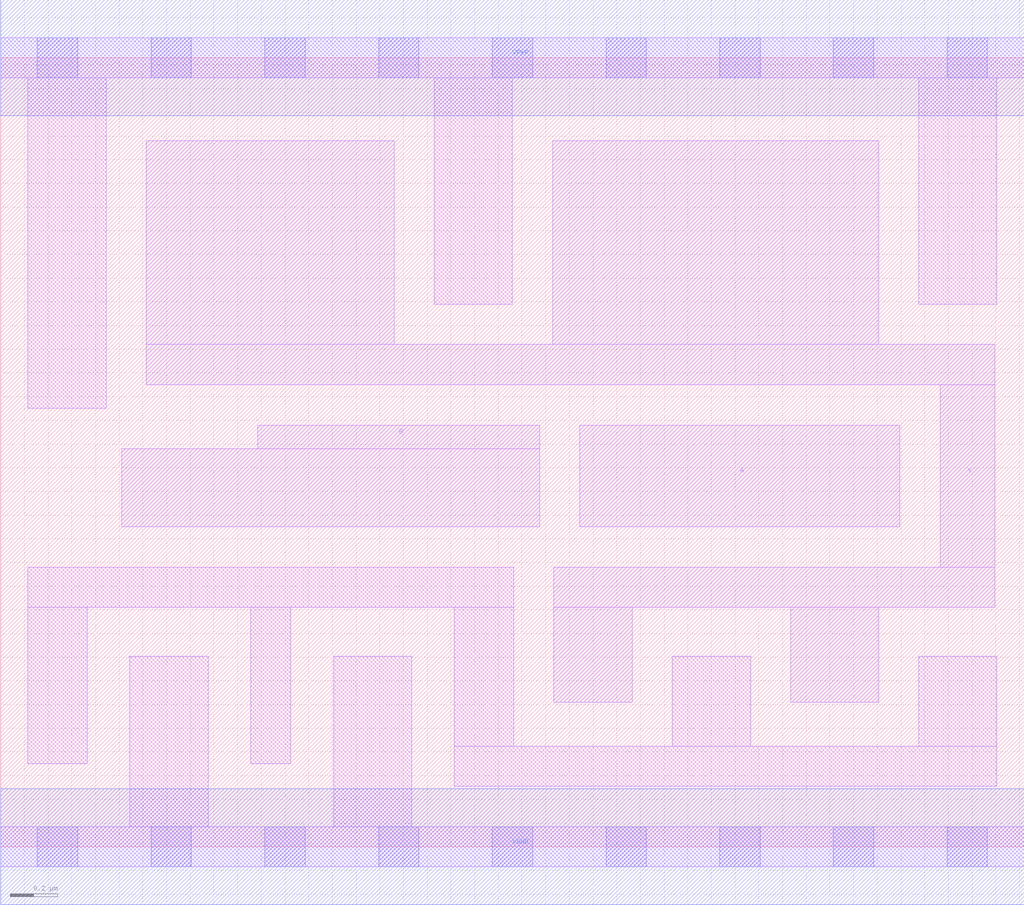
<source format=lef>
# Copyright 2020 The SkyWater PDK Authors
#
# Licensed under the Apache License, Version 2.0 (the "License");
# you may not use this file except in compliance with the License.
# You may obtain a copy of the License at
#
#     https://www.apache.org/licenses/LICENSE-2.0
#
# Unless required by applicable law or agreed to in writing, software
# distributed under the License is distributed on an "AS IS" BASIS,
# WITHOUT WARRANTIES OR CONDITIONS OF ANY KIND, either express or implied.
# See the License for the specific language governing permissions and
# limitations under the License.
#
# SPDX-License-Identifier: Apache-2.0

VERSION 5.7 ;
  NOWIREEXTENSIONATPIN ON ;
  DIVIDERCHAR "/" ;
  BUSBITCHARS "[]" ;
UNITS
  DATABASE MICRONS 200 ;
END UNITS
MACRO sky130_fd_sc_ms__nand2_4
  CLASS CORE ;
  FOREIGN sky130_fd_sc_ms__nand2_4 ;
  ORIGIN  0.000000  0.000000 ;
  SIZE  4.320000 BY  3.330000 ;
  SYMMETRY X Y ;
  SITE unit ;
  PIN A
    ANTENNAGATEAREA  0.847200 ;
    DIRECTION INPUT ;
    USE SIGNAL ;
    PORT
      LAYER li1 ;
        RECT 2.445000 1.350000 3.795000 1.780000 ;
    END
  END A
  PIN B
    ANTENNAGATEAREA  0.847200 ;
    DIRECTION INPUT ;
    USE SIGNAL ;
    PORT
      LAYER li1 ;
        RECT 0.510000 1.350000 2.275000 1.680000 ;
        RECT 1.085000 1.680000 2.275000 1.780000 ;
    END
  END B
  PIN Y
    ANTENNADIFFAREA  3.218900 ;
    DIRECTION OUTPUT ;
    USE SIGNAL ;
    PORT
      LAYER li1 ;
        RECT 0.615000 1.950000 4.195000 2.120000 ;
        RECT 0.615000 2.120000 1.660000 2.980000 ;
        RECT 2.330000 2.120000 3.705000 2.980000 ;
        RECT 2.335000 0.610000 2.665000 1.010000 ;
        RECT 2.335000 1.010000 4.195000 1.180000 ;
        RECT 3.335000 0.610000 3.705000 1.010000 ;
        RECT 3.965000 1.180000 4.195000 1.950000 ;
    END
  END Y
  PIN VGND
    DIRECTION INOUT ;
    USE GROUND ;
    PORT
      LAYER met1 ;
        RECT 0.000000 -0.245000 4.320000 0.245000 ;
    END
  END VGND
  PIN VPWR
    DIRECTION INOUT ;
    USE POWER ;
    PORT
      LAYER met1 ;
        RECT 0.000000 3.085000 4.320000 3.575000 ;
    END
  END VPWR
  OBS
    LAYER li1 ;
      RECT 0.000000 -0.085000 4.320000 0.085000 ;
      RECT 0.000000  3.245000 4.320000 3.415000 ;
      RECT 0.115000  0.350000 0.365000 1.010000 ;
      RECT 0.115000  1.010000 2.165000 1.180000 ;
      RECT 0.115000  1.850000 0.445000 3.245000 ;
      RECT 0.545000  0.085000 0.875000 0.805000 ;
      RECT 1.055000  0.350000 1.225000 1.010000 ;
      RECT 1.405000  0.085000 1.735000 0.805000 ;
      RECT 1.830000  2.290000 2.160000 3.245000 ;
      RECT 1.915000  0.255000 4.205000 0.425000 ;
      RECT 1.915000  0.425000 2.165000 1.010000 ;
      RECT 2.835000  0.425000 3.165000 0.805000 ;
      RECT 3.875000  0.425000 4.205000 0.805000 ;
      RECT 3.875000  2.290000 4.205000 3.245000 ;
    LAYER mcon ;
      RECT 0.155000 -0.085000 0.325000 0.085000 ;
      RECT 0.155000  3.245000 0.325000 3.415000 ;
      RECT 0.635000 -0.085000 0.805000 0.085000 ;
      RECT 0.635000  3.245000 0.805000 3.415000 ;
      RECT 1.115000 -0.085000 1.285000 0.085000 ;
      RECT 1.115000  3.245000 1.285000 3.415000 ;
      RECT 1.595000 -0.085000 1.765000 0.085000 ;
      RECT 1.595000  3.245000 1.765000 3.415000 ;
      RECT 2.075000 -0.085000 2.245000 0.085000 ;
      RECT 2.075000  3.245000 2.245000 3.415000 ;
      RECT 2.555000 -0.085000 2.725000 0.085000 ;
      RECT 2.555000  3.245000 2.725000 3.415000 ;
      RECT 3.035000 -0.085000 3.205000 0.085000 ;
      RECT 3.035000  3.245000 3.205000 3.415000 ;
      RECT 3.515000 -0.085000 3.685000 0.085000 ;
      RECT 3.515000  3.245000 3.685000 3.415000 ;
      RECT 3.995000 -0.085000 4.165000 0.085000 ;
      RECT 3.995000  3.245000 4.165000 3.415000 ;
  END
END sky130_fd_sc_ms__nand2_4
END LIBRARY

</source>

→ **EXERCISE INSTRUCTIONS**
Each line from the one with "RECT 3.995000 -0.085000" through the last line of the records must be written out word for word. Include nothing else.

→ **EXERCISE OUTPUT**
      RECT 3.995000 -0.085000 4.165000 0.085000 ;
      RECT 3.995000  3.245000 4.165000 3.415000 ;
  END
END sky130_fd_sc_ms__nand2_4
END LIBRARY

</source>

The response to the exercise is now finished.